There are several examples of using current AI technologies to develop the skills needed for this market. In one scenario that Kelley details, a cybersecurity professional can test a SOC agent for prompt injection by feeding malicious inputs and identifying where guardrails fail. From there, they can validate data pipelines to prevent poisoning and use AI observability to review decision logs and traces to understand why an agent blocked a user or escalated an alert.

From there, cyber pros can implement safe deployment patterns like human-in-the-loop approvals for high-risk actions and rollback triggers when agents behave unexpectedly.

“Equally critical is operational control. Know how to set clear boundaries on what agents are allowed to do, require human approval for high-risk actions, and build rollback and containment when things go wrong. This is where most real-world failures will happen,” Kelley added.
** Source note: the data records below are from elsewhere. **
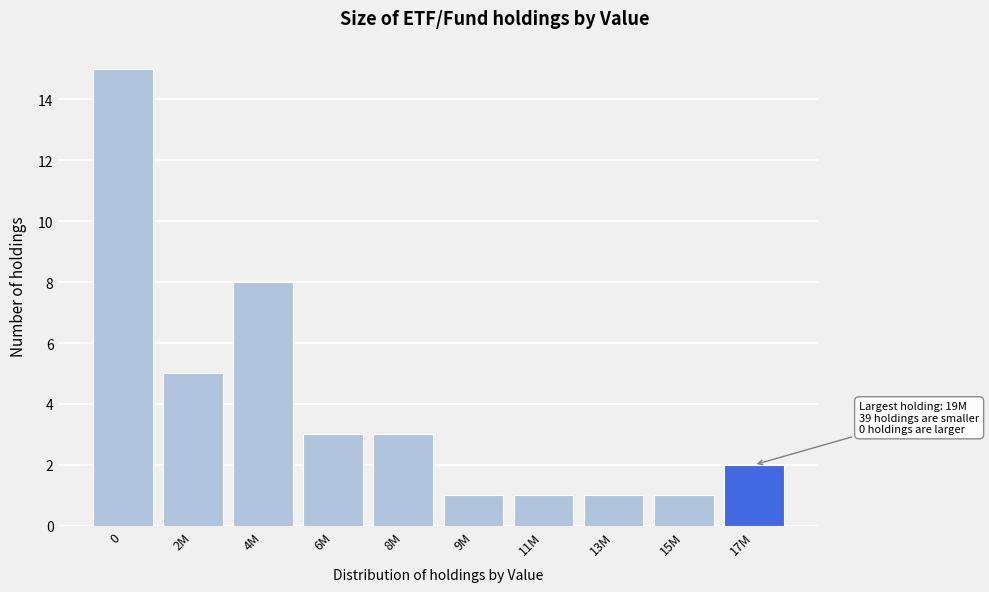

Reading right to left, extract all data points from this chart.

2	1	1	1	1	3	3	8	5	15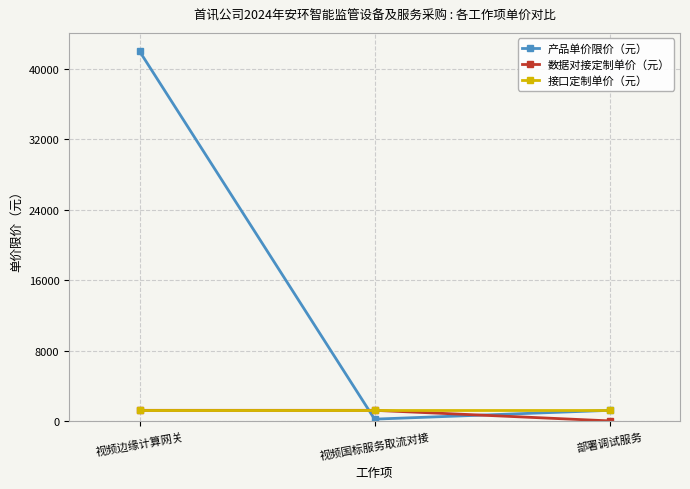

At which category is the sum across all series the highest?

视频边缘计算网关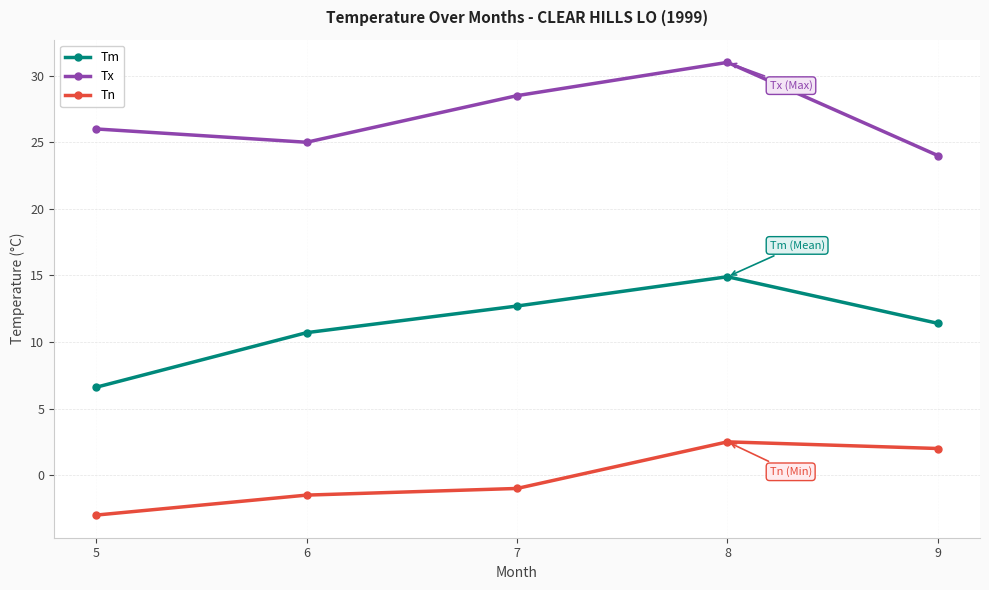

Which series has the largest total across all categories?

Tx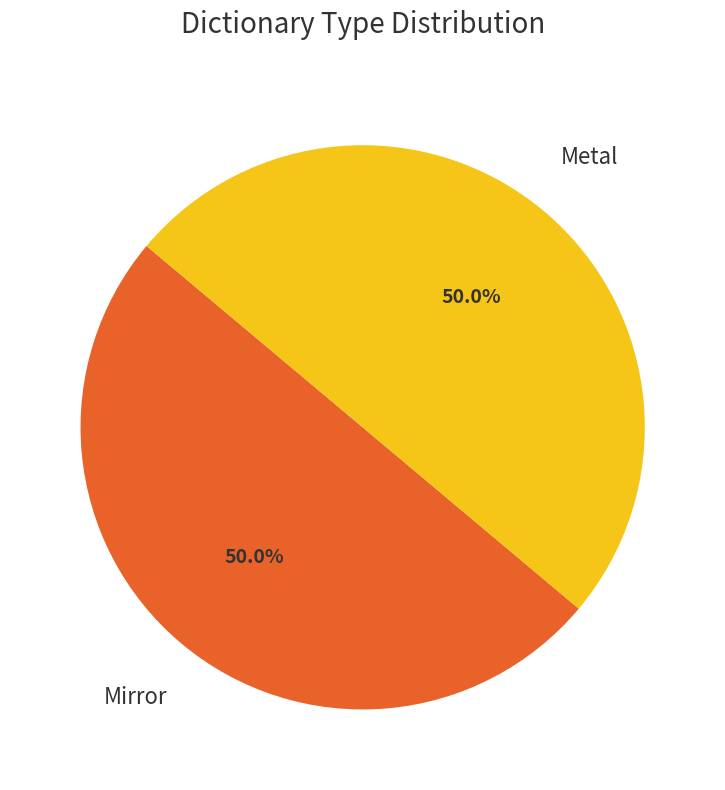

What is the ratio of the value at Mirror to the value at Metal?

1.0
At the same time, cyber professionals need to understand that adversarial agentic systems reason in real time, at scale. A key implication is that cyber defenses will need to do the same. Cyber pros must then gain familiarity with game theory and AI-driven tripwires and deception, Acalvio’s Varadarajan said.

“Cyber professionals will have to continuously track how agentic systems are evolving, including their capabilities, limitations, and failure modes,” Varadarajan added. “This includes understanding new attack surfaces such as prompt injection, model drift, model context protocol, and agent-to-agent exploitation. Staying current now requires hands-on familiarity with AI systems, not just traditional security tools.”

Identity Remains Critical for Agentic AI Security

One area that is getting more attention as organizations deploy agentic AI tools is identity. In recent months, the number of non-human identities – also known as NHIs – has increased. These digital identities can help organizations or be used against them by allowing attackers to access weak points in the network using fake credentials.

The increasing number of AI-based agents and the rapidly evolving threat landscape are prompting a shift toward identity as the critical element of enterprise security. Cybersecurity professionals need identity security skills that can help them govern and secure who – or what – has access to enterprise networks and the data that’s inside, said Mark McClain, CEO at security firm SailPoint.

“The modern enterprise requires a new control plane, driven by unifying identity, data, and security. The combined power of these contexts enables real-time decisions to reduce risk without impacting the business,” McClain told Dice. “These decisions can be driven by the nature of the identity, the context of the apps and data it can access, the behavior around how it is using these apps and data and the security signals and risk warnings that may surround it. To combat this new era of threats, driven by the force multiplier of AI, we need to embrace a new approach of adaptive identity.”